Wien (OTS) - Klar ist: Die Casinos Austria und Novomatic haben bei ihren Bewerbungen um die Casino-Lizenzen viel Energie und Geld investiert. Wer der bessere Bewerber ist, ist eine Entscheidung, die eine Behörde (in erster Instanz) treffen wird. Gute Ratschläge darüber, wer sich besser um das - real existente - Problem Spielsucht kümmert, sind daher unangebracht. Der Knackpunkt in der Causa Casino-Lizenzen liegt aber nicht darin, wer den Zuschlag bekommt, sondern darin, wie er erteilt wird.

Vorauszuschicken ist: Der Umstand, dass die Republik via skandalgeschüttelter Münze Österreich (gewinnberechtigter) Gesellschafter der Casinos Austria ist, wird sicherlich nicht in die objektive Entscheidung des Finanzministeriums einfließen - das wäre ja undenkbar, gerade in Österreich. Dass Lizenzen nur in Paketen vergeben werden, wenn das so gar nicht im Gesetz steht, ist ein Umstand, der durchaus überprüfungsbedürftig wirkt. Im Hinblick auf höchstgerichtliche Entscheidungen könnte das erfrischend neue Aufschlüsse darüber geben, inwieweit Ministerien bei Verfahren, in deren Hintergrund Millionen auf dem Spiel stehen, Handlungsspielraum haben. Wird dieser Spielraum zu extensiv ausgenützt, hieße das mitunter sogar Willkür - ein Vorgehen, das der VfGH bei einem ans Legalitätsprinzip festgenagelten Behördenapparat wie dem heimischen nicht gerne sieht.

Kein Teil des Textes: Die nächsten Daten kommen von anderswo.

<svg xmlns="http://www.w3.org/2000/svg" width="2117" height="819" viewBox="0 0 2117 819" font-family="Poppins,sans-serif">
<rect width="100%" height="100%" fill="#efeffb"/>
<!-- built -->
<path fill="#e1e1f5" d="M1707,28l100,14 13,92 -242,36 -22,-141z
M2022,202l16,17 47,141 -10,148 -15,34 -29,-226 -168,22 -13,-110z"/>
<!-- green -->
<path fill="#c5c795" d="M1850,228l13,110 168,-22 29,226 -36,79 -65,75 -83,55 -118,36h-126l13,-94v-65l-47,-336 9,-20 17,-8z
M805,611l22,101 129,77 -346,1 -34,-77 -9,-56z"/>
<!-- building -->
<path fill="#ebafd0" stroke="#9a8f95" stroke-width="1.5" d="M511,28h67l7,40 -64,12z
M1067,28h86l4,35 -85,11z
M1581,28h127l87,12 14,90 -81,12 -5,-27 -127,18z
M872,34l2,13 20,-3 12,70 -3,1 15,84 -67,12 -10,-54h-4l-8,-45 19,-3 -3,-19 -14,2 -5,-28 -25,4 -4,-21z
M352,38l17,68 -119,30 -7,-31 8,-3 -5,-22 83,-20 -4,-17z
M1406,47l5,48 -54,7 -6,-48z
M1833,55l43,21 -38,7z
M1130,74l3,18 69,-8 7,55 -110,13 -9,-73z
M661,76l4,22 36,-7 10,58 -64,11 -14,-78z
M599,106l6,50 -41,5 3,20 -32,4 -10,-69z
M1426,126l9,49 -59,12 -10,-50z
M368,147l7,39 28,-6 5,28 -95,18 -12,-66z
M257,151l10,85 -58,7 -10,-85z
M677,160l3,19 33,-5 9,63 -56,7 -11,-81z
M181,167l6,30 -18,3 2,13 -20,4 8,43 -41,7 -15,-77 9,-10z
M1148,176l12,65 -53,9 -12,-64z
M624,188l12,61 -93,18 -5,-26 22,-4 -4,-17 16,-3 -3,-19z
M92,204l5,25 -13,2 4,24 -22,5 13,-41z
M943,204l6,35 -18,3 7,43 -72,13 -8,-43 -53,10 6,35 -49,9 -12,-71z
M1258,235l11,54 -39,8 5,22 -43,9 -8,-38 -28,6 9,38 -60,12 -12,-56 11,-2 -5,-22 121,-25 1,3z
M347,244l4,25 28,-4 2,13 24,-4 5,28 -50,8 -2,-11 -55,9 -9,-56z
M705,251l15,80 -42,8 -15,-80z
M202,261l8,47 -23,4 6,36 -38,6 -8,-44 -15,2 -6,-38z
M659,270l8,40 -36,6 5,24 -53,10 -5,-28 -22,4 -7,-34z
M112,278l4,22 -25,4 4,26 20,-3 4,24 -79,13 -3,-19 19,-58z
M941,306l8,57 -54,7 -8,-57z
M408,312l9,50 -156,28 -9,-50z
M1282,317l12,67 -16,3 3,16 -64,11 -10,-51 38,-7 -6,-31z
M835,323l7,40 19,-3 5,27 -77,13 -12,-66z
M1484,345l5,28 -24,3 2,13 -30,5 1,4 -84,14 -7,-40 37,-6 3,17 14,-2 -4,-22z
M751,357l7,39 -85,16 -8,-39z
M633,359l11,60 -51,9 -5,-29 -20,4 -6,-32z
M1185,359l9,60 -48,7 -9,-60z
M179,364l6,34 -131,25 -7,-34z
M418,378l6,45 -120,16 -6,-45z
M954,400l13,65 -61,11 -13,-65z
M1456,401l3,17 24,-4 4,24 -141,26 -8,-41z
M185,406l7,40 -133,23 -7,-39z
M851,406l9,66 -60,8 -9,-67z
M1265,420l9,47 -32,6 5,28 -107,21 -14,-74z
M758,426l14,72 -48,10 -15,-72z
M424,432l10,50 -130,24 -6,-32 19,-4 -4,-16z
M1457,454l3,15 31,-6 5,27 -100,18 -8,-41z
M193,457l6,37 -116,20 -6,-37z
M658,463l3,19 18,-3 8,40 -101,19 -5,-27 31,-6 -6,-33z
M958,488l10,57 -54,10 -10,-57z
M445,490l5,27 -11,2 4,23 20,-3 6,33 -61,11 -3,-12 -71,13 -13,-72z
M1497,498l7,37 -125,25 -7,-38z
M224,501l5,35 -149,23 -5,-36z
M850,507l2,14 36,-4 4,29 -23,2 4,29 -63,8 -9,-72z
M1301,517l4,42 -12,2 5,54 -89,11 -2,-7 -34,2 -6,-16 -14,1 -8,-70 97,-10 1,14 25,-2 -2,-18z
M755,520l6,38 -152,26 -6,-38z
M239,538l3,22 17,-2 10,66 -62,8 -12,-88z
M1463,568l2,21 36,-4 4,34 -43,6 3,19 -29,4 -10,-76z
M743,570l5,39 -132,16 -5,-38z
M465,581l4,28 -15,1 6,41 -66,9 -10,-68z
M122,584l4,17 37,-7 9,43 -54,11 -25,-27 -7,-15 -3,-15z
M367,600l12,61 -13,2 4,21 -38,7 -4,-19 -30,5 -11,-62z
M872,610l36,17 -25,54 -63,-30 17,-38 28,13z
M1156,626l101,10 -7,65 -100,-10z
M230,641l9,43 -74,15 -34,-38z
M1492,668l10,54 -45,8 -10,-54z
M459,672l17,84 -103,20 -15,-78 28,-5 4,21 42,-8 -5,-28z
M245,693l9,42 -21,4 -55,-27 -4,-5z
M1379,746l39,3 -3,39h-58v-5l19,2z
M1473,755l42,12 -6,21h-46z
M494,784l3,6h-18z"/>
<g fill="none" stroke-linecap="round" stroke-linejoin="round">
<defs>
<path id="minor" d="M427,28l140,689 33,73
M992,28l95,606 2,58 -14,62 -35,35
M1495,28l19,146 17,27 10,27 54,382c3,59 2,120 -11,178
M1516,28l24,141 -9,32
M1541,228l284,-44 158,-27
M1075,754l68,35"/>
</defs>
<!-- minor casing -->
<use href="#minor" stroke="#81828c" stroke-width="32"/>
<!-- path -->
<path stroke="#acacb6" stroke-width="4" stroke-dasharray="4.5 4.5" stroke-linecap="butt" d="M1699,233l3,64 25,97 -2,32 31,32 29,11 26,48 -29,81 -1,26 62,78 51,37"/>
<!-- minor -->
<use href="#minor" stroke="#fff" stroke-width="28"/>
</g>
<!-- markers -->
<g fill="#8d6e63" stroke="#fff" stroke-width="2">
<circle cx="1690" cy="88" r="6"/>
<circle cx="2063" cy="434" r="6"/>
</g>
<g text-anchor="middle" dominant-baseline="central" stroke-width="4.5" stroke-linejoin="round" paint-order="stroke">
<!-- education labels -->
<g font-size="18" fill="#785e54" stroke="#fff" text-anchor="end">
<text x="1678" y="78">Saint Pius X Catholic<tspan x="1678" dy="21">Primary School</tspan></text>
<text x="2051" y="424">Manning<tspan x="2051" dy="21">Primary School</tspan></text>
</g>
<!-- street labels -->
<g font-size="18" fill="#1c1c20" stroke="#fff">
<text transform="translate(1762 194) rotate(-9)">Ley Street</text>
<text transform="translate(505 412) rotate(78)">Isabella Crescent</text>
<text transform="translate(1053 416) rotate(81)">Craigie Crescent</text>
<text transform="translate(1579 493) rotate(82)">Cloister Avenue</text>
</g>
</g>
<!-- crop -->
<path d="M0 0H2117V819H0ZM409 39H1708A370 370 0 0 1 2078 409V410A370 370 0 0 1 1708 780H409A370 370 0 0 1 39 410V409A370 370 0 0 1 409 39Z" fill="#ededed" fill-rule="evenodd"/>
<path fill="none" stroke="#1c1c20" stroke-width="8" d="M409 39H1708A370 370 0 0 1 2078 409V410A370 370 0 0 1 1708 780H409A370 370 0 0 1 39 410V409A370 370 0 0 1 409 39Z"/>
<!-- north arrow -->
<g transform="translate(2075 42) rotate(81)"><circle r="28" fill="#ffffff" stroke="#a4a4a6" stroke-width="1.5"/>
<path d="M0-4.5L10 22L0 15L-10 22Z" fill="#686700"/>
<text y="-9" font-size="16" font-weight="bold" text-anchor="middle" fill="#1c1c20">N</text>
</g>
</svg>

Abzuwarten bleibt, ob das Höchstgericht - falls Novomatic keinen Kantersieg erringt - der Ansicht des Juristen und Novomatic-Chefs Franz Wohlfahrt folgt. Wohlfahrt hat das Glücksspielgesetz kommentiert, was zu Kritik führte, da mangels anderer Werke im Glücksspiel-Recht behördliche Entscheidungen auf einen von ihm mitverfassten Kommentar gestützt wurden.

Wer immer sich ungerecht behandelt fühlen sollte - sei es Novomatic oder die Casinos Austria - könnte verlangen, dass der EuGH über die Sache befinden soll. Gerade in einer Republik, in der substanziiert oder bloß aus dem Reflex des "gelernten Österreichers" heraus Vorwürfe erhoben werden, dass manches ein abgekartetes Spiel sei, ist das nur gut so. Und dass Unternehmen rechtliche Möglichkeiten haben, sich gegen "ihren Staat" zu wehren, ist weiters positiv. Somit zeigt sich, dass die oft kritisierte EU als Gesamtes und der EuGH im Besonderen für "ihre Unionsbürger" da sind und so indirekt auf nationale Behörden einwirken, sich europarechtskonform zu verhalten. Einziger Nachteil ist, dass der EuGH mit einer durchschnittlichen Verfahrensdauer von eineinhalb Jahren ein bisschen lange braucht, ehe er "seinen" Bürgern hilft.